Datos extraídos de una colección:
● ● ●

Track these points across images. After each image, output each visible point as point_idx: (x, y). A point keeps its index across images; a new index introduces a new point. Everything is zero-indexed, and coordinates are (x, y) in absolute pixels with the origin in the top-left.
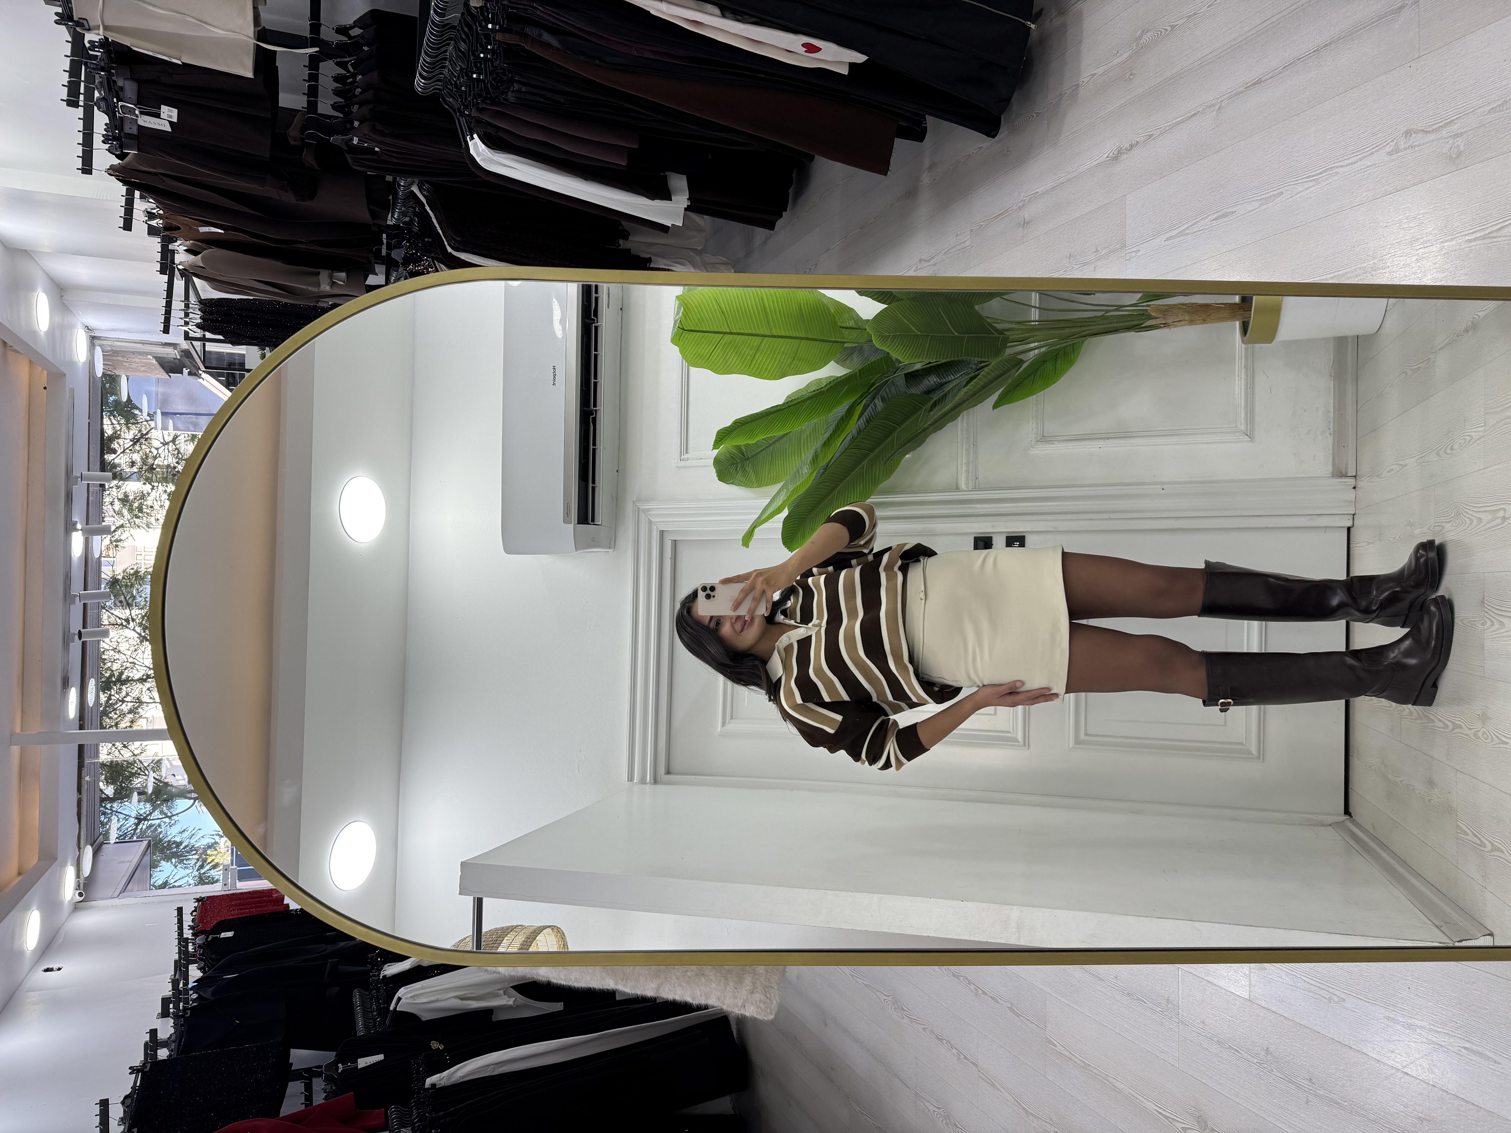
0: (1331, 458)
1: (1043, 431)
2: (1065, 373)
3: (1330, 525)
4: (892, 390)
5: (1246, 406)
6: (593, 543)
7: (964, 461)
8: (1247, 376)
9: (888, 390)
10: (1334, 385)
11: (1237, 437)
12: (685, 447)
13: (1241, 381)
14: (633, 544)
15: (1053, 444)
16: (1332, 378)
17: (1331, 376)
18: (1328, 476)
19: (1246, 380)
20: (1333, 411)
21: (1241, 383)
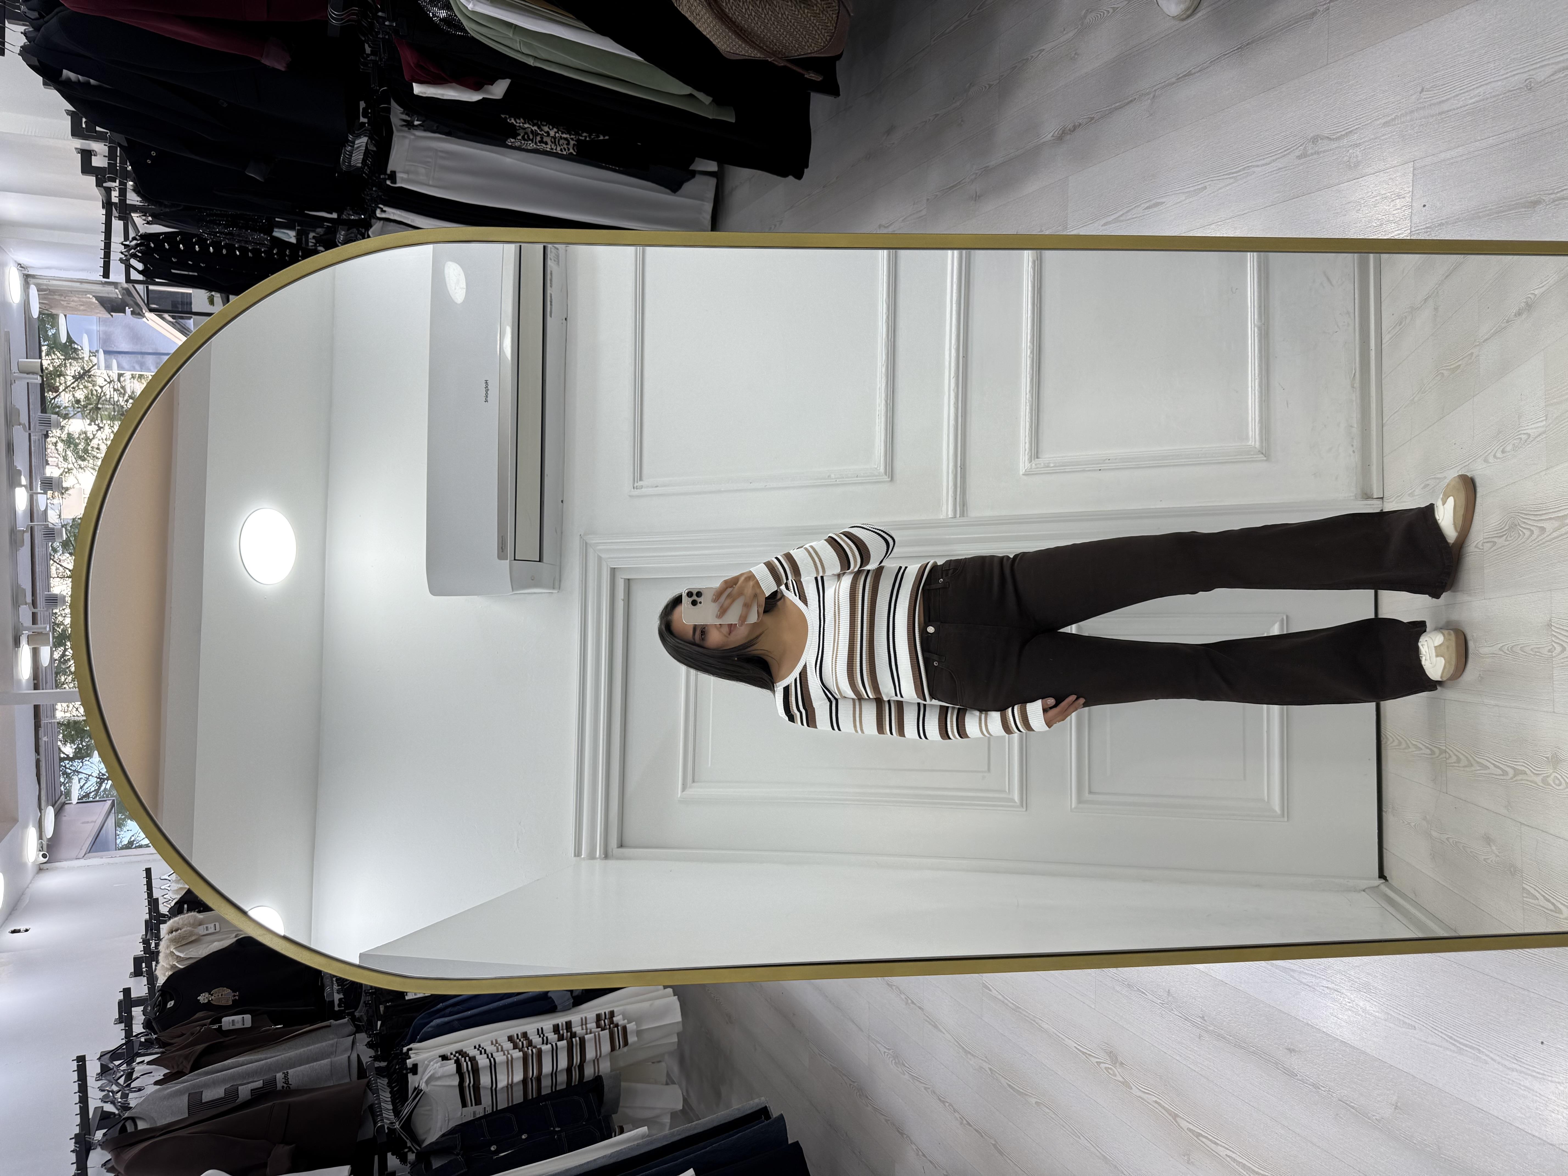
0: (1354, 478)
1: (1037, 451)
5: (1261, 422)
6: (533, 583)
7: (951, 485)
8: (1261, 388)
10: (1356, 398)
11: (1251, 457)
13: (1254, 393)
14: (581, 583)
16: (1354, 390)
17: (1353, 387)
18: (1352, 498)
19: (1261, 392)
20: (1356, 426)
21: (1255, 396)
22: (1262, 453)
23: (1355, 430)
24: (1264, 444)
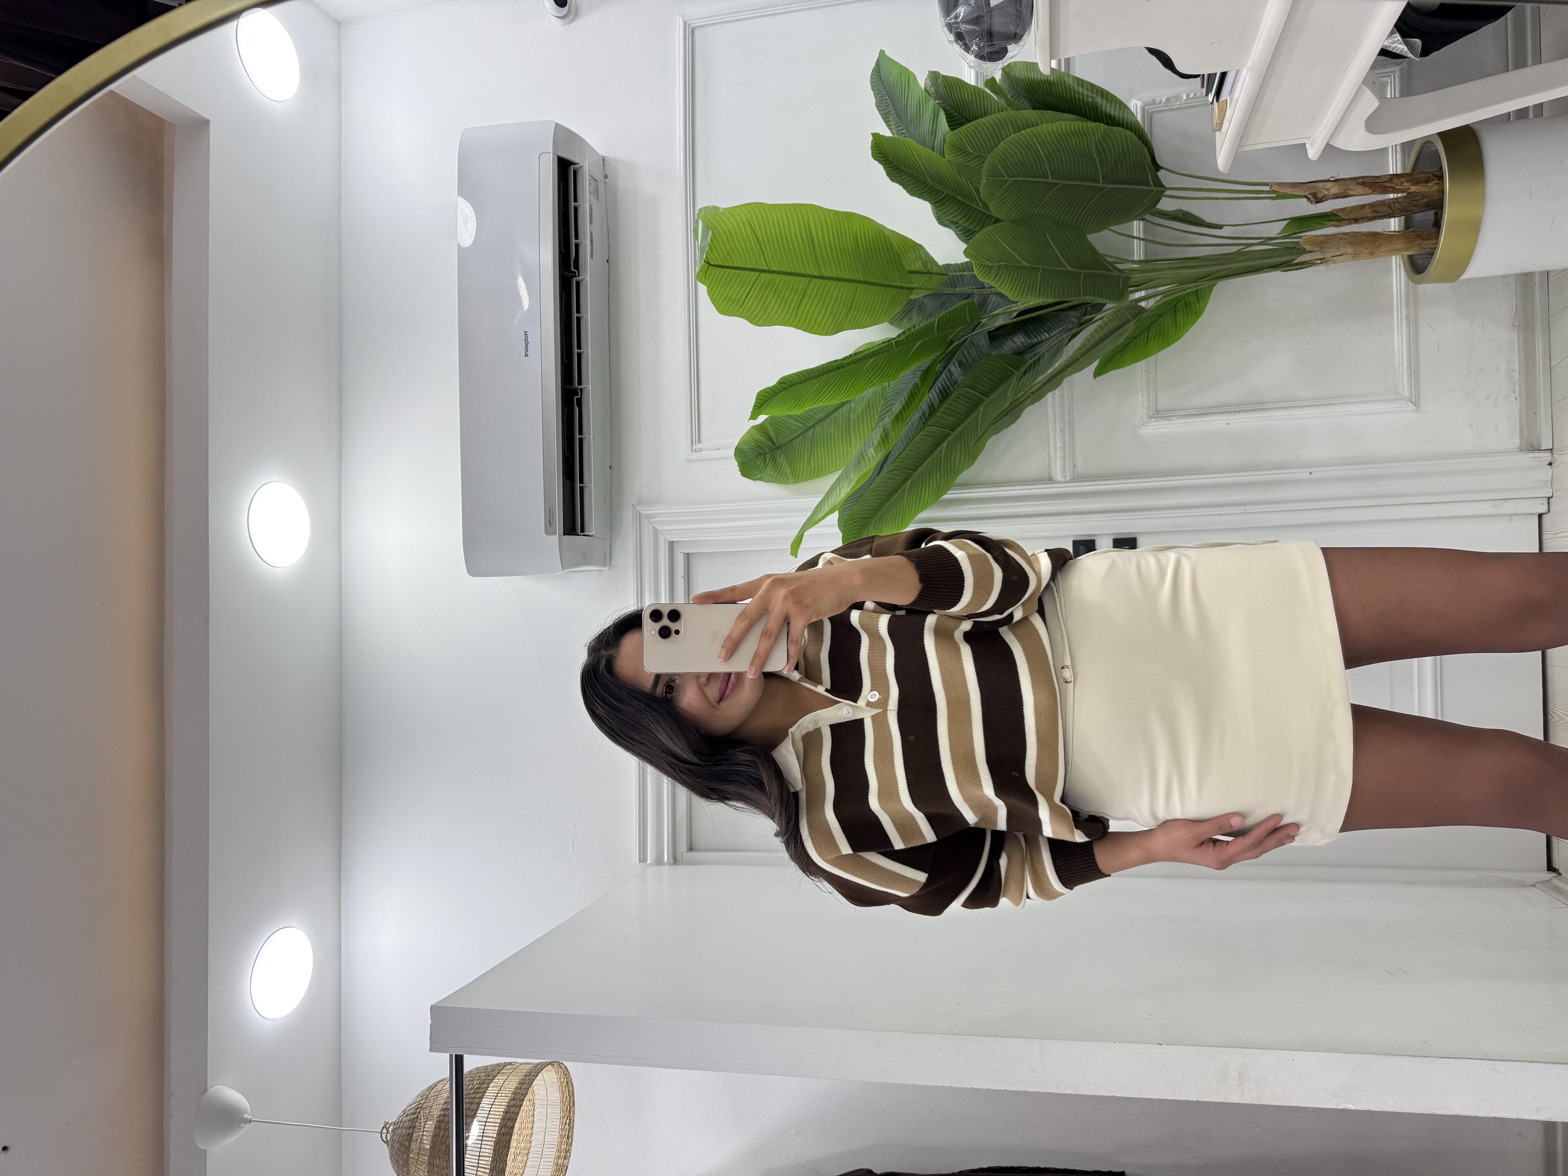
0: (1518, 428)
1: (1156, 404)
2: (1190, 328)
3: (1519, 512)
4: (971, 352)
5: (1409, 367)
6: (585, 559)
7: (1059, 444)
8: (1409, 328)
9: (966, 353)
10: (1518, 336)
11: (1399, 406)
12: (697, 436)
13: (1402, 335)
14: (635, 558)
15: (1171, 420)
16: (1516, 328)
17: (1514, 326)
18: (1515, 450)
19: (1409, 334)
20: (1518, 370)
21: (1402, 338)
22: (1412, 402)
23: (1516, 374)
24: (1413, 392)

● ● ●

— POR HACER —
Muestra cada línea de los ítems que contenga la palabra "left". Ten en cuenta las mayúsculas y minúsculas.

— RESPUESTA DEL EJERCICIO —
Track these points across images. After each image, output each visible point as point_idx: (x, y). A point keeps its index across images; a new index introduces a new point. Everything is zero-indexed, and coordinates are (x, y) in absolute pixels with the origin in the top-left.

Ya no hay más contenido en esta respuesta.